Article 3: When you should and shouldn't share you location while on your smart phone. For years, tech companies have offered different ways for people to tell one another where they are. Yet all the popular location-sharing tools are limited or flawed, and in some cases broadcasting your location may not be worth the effort or worth draining your phone’s battery life. Even worse, location tracking raises numerous privacy concerns about who can snoop into your whereabouts. Yet security experts agree that on smartphones, it is now practically impossible to stop location tracking. For safety reasons, avoid sharing your location publicly. Google makes it easy to publish a web link where anyone can follow your live location. To fend off the creepers, send the link only to the intended recipients; avoid posting it on public sites like Twitter or Facebook. The bottom line is to know your limits. “Use common sense,” Mr. Grossman said. “If you’re trying to hide from people, don’t publish your whereabouts". In other words, used carelessly, location tracking may hurt your privacy. But used thoughtfully, it can be a powerful and efficient communication tool. 

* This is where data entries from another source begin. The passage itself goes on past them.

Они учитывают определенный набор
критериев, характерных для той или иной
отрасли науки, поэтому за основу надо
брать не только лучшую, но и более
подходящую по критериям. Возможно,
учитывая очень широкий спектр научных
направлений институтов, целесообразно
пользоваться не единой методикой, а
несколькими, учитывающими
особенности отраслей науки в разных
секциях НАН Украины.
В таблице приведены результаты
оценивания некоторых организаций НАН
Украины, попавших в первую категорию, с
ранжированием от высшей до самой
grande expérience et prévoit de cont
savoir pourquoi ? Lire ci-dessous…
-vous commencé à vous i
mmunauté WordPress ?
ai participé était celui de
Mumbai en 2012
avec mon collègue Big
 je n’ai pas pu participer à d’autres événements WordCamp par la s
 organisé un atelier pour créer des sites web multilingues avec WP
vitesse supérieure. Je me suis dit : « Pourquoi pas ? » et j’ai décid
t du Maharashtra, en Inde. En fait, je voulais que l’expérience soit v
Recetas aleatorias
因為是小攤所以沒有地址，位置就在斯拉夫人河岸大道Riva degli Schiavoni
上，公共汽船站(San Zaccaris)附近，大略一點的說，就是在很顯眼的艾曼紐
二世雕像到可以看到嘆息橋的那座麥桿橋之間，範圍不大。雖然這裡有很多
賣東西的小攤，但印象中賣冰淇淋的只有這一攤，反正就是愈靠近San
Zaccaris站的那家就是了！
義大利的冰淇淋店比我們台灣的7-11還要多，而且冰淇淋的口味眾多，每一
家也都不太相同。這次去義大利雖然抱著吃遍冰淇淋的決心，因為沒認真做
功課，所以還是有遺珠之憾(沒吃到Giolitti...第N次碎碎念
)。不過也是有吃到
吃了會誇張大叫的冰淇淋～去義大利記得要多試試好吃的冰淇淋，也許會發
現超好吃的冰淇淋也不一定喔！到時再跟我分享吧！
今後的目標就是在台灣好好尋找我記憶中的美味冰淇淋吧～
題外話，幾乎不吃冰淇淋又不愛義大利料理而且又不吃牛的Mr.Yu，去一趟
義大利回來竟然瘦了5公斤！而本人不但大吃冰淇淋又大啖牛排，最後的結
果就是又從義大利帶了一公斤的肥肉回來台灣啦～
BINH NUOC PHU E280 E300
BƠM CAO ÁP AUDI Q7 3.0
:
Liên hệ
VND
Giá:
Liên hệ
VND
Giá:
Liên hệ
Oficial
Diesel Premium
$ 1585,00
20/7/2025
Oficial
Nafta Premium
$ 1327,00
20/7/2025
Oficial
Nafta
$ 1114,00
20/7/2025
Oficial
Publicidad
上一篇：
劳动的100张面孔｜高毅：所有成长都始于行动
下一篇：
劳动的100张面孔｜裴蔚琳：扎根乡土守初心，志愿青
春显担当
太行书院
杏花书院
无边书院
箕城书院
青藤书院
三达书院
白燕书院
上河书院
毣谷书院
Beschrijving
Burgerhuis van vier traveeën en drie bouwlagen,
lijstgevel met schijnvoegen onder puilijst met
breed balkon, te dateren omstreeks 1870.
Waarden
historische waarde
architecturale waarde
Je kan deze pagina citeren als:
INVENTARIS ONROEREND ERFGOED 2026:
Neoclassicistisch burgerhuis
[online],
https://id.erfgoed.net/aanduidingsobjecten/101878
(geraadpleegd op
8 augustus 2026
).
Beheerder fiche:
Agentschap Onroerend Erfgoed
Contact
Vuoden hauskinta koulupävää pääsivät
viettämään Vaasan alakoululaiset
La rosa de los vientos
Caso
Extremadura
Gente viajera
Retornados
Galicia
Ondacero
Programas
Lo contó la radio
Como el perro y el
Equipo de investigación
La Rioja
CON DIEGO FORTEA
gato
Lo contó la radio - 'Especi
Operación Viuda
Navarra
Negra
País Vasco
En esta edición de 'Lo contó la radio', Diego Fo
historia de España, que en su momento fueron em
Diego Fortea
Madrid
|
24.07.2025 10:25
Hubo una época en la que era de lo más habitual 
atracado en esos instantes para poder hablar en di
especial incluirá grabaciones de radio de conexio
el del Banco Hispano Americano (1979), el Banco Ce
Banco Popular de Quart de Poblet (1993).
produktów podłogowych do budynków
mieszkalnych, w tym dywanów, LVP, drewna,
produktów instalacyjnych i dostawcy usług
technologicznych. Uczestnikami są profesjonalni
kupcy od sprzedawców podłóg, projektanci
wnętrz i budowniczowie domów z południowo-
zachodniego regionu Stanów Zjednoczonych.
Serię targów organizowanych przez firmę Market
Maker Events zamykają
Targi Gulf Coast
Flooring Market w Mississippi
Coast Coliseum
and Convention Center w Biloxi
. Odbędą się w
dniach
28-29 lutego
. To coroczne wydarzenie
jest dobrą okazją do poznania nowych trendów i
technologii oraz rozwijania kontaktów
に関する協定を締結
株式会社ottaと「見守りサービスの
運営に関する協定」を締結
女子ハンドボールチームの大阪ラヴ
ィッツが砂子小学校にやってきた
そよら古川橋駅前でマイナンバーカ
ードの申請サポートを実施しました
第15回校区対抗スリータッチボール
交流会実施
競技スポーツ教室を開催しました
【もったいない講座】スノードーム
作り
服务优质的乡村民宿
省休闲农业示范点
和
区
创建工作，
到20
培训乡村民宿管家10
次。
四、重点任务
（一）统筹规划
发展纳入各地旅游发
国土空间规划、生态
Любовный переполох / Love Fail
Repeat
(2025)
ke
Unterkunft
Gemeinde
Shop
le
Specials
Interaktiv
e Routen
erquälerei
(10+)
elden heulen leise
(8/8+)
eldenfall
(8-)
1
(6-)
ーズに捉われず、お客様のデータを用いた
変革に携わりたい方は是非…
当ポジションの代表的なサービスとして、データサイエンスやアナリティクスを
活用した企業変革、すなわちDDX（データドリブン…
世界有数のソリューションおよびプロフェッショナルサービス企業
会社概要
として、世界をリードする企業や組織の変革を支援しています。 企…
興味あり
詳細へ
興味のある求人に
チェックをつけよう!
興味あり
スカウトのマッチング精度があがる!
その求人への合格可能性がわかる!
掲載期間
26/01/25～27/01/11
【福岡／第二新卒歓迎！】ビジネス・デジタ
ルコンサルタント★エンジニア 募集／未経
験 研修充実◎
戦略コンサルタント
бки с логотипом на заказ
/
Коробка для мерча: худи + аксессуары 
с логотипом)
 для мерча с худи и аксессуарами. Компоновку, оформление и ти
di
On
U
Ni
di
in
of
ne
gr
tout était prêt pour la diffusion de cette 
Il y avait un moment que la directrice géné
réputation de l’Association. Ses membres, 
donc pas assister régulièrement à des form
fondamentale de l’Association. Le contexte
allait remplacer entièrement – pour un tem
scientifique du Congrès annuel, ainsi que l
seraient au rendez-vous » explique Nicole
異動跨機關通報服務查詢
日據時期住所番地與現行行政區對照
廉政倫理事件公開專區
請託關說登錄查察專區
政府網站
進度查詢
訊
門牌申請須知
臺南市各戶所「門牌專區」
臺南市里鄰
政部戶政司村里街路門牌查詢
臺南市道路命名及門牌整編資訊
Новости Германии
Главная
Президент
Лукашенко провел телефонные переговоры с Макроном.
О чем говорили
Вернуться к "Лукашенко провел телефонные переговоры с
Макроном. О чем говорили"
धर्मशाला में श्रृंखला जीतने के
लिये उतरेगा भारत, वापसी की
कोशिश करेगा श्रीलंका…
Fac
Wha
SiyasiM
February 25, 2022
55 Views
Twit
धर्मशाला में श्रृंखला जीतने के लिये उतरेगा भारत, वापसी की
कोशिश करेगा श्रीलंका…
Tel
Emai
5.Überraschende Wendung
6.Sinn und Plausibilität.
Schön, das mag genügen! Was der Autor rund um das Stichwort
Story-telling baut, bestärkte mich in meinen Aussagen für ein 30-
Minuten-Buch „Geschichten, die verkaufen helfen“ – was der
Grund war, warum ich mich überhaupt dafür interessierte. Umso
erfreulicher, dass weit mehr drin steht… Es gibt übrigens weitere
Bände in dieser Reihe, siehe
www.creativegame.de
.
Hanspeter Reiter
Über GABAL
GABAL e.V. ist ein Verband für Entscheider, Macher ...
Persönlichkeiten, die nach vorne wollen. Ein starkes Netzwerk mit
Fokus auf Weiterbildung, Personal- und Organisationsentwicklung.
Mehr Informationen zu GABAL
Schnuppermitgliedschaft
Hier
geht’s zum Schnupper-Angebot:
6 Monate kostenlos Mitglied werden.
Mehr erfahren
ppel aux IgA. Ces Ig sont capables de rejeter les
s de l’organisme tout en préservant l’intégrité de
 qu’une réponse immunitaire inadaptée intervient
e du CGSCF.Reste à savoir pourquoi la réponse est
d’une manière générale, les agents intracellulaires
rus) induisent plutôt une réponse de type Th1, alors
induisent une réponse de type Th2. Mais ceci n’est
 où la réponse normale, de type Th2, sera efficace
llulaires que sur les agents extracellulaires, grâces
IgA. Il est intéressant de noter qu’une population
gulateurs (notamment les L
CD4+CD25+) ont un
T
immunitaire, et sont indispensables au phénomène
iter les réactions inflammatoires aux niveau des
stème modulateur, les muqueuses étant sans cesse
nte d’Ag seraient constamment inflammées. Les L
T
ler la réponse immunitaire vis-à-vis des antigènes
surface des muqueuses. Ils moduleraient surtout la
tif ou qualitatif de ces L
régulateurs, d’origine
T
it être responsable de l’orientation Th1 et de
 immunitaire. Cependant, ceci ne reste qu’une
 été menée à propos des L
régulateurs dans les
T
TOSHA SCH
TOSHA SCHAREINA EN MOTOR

Conclusion: in conclusion I think that these are all internet problems that need to be solved and taken care of. In article 1 there are pop up adds that secretly get your information and totally invade your privacy which is not okay. In article 2 it is about people purchasing ads to track other people for 1,000$ which is completely invading your personal privacy. In article 3 it's about when it is safe to share your location and when to not. It tell you what could happen and I think it is very helpful to people that don't know that need to know.